Dara O Briain and Brian Cox on STEM

  • Dara O Briain and Brian Cox on STEM

​One of them is a comedian and the other an ex-pop star who presents tv programmes about science – but neither is interested in glamourising stem for students, reports Sal Mckeown…

​One of them is a comedian and the other an ex-pop star who presents tv programmes about science – but neither is interested in glamourising stem for students, reports Sal Mckeown…

​Teachers are accustomed to hearing that mathematics and science are key skills for the world of work and that their role is to make them more engaging and attractive to their learners. So it was a surprise to discover recently that two individuals who have arguably done more than most to raise awareness and enthusiasm around STEM amongst the general public over the past few years, Professor Brian Cox and comedian Dara O Briain, are of the opinion that many learners will simply never be excited by these subjects and are, in fact, not at all in favour of developing a populist approach in the classroom.

Talking to Charles Clark, former Labour Party Secretary of State for Education and Skills at the recent Education Show in Birmingham, they both called for more challenge and academic rigour in schools. They wanted to see pupils studying maths and science for their own sake and not just, as Brian Cox put it, as “a way of turning young people into cannon fodder for the knowledge economy.”

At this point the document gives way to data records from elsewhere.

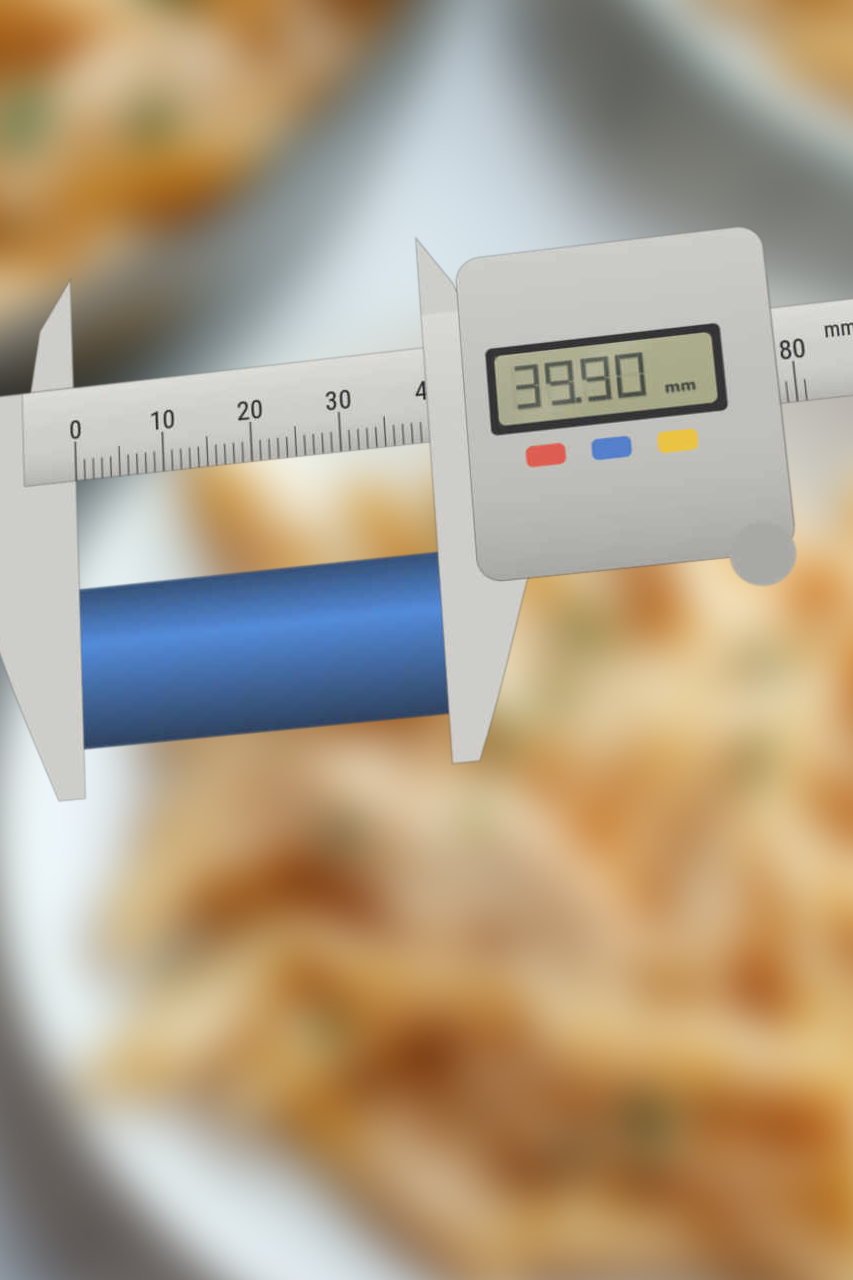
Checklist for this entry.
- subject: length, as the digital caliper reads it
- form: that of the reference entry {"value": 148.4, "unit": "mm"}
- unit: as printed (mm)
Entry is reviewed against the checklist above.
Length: {"value": 39.90, "unit": "mm"}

“Any effort spent getting ‘cool kids’ to pay attention just bores those who will go on to spend their lives doing the subject…”

Cox was on the point of accepting a place on a Communications Engineering course at Manchester when he left school but was offered a music contract, which he accepted instead. One of his key messages to school leavers was, “Do what you’re interested in. Many young people make the wrong choices at 17 or 18.” Now he is well known for his programmes for the BBC – such as Wonders of Life and Stargazing Live – but he also works at the CERN laboratory in Geneva, Switzerland on the ATLAS experiment at the Large Hadron Collider, and teaches first year students at Manchester University.

Independent thinking

While he agreed that good teachers could make a difference for many children, he was adamant that the key skill in teaching was to turn young people into independent learners. “When 18-year-olds come to study quantum mechanics and relativity at Manchester University their job is to become physicists,” he insisted. “They have to manage the transition and know when they understand something and when they don’t. They must take responsibility for their own intellectual growth and develop intellectual self-confidence.”

Britain is going to need more engineers in 2020 and an obvious way of increasing numbers is to encourage more women to study science and mathematics. Research, Cox claimed, has shown that there is a significantly higher uptake of these subjects in girls’ schools and there might be a case for running single sex science classes in mixed schools. He was very much against ‘glamourising’ the job but felt it was important to make young people aware that they are “living through a great age of discoveries.” He wanted to see closer links between universities and school so teachers would learn about the latest discoveries and could make pupils aware that, “science is not the domain of old men.”

That’s entertainment

For men who spend their time making difficult concepts accessible to ordinary people, it was revealing that both Cox and O Briain were unashamedly in favour of encouraging and focusing on the so-called ‘nerds’ in schools. Indeed, O Briain, who has a degree in maths and theoretical physics, said: “I have no interest in telling anyone who doesn’t like mathematics that maths is fun. Any effort spent getting ‘cool kids’ to pay attention just bores those who will go on to spend their lives doing the subject.” He went to an Irish speaking school and is an advocate of intellectual rigour in the classroom. He has been vociferous about the pseudo science of programmes such as Gillian McKeith’s You Are What You Eat, because he is outraged that science can be misappropriated in the name of entertainment. And last year he called for examinations to be made harder after he completed a one-hour GCSE maths paper in ten minutes and gained a grade A*. He felt there should be more demanding papers for the more able, so they could really stretch themselves. A similar message delivered by a politician would no doubt be labelled as elitist by the teaching profession but both Dara O Briain and Brian Cox are fuelled by a love of their subjects – as well as an understanding of their place in the world – not an ideological agenda. Not everyone will agree with them… but as we consider ways of raising the profile of STEM subjects and careers in schools, their views must surely be worth bringing to the table?